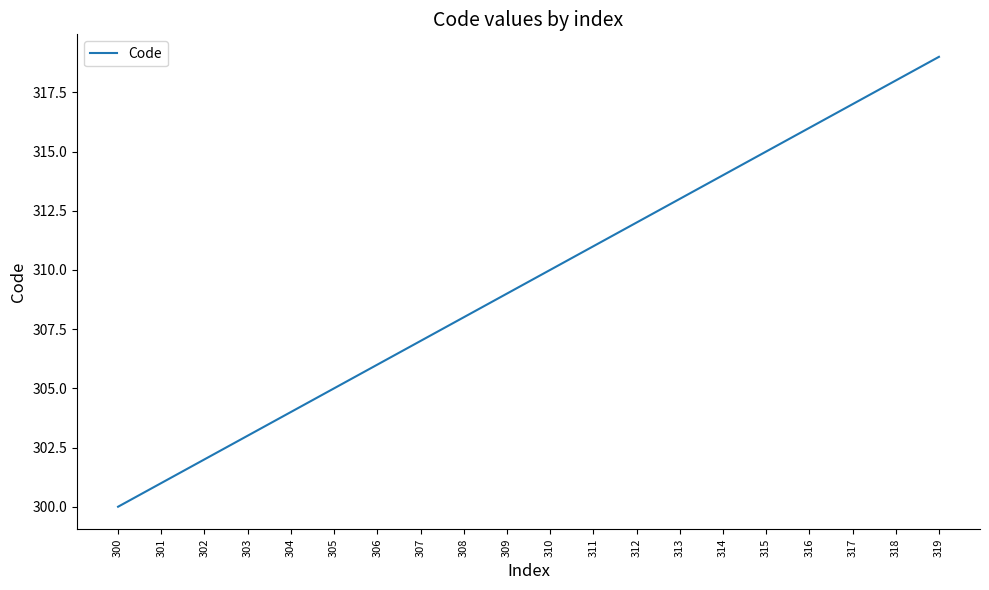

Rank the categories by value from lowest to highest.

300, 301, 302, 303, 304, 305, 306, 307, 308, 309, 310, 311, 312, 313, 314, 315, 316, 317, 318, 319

--

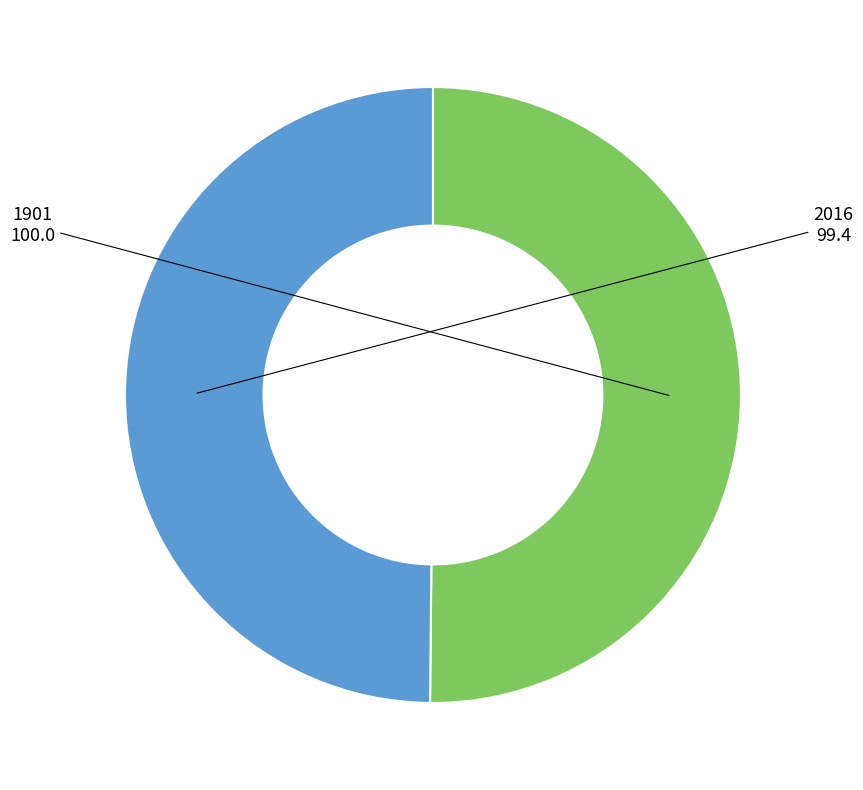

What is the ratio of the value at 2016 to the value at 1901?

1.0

--

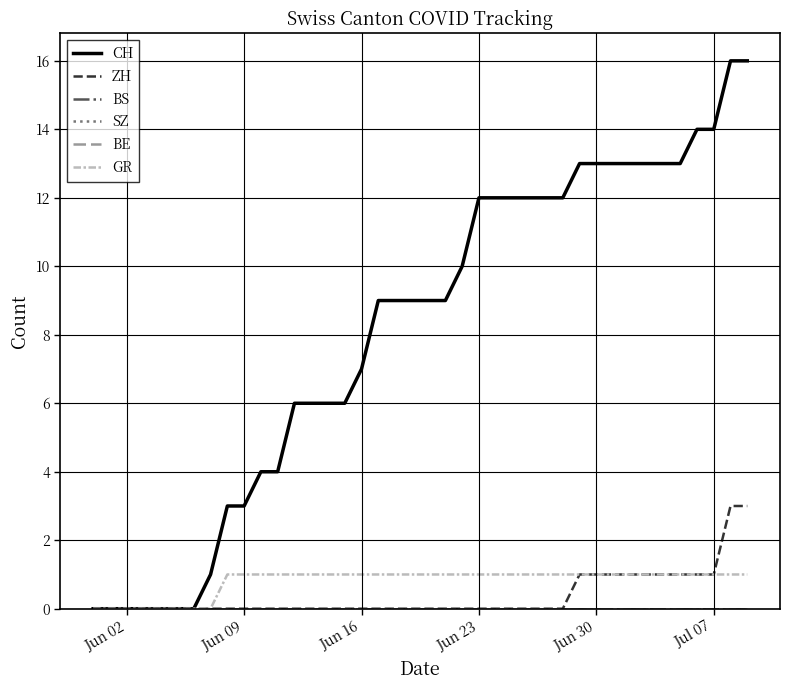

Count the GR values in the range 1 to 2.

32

# Problem to work on
Collect every line in the rows above that contains the word "ratio". Case counts, so include a line only if its capitalization is the same.

# Answer
What is the ratio of the value at 2016 to the value at 1901?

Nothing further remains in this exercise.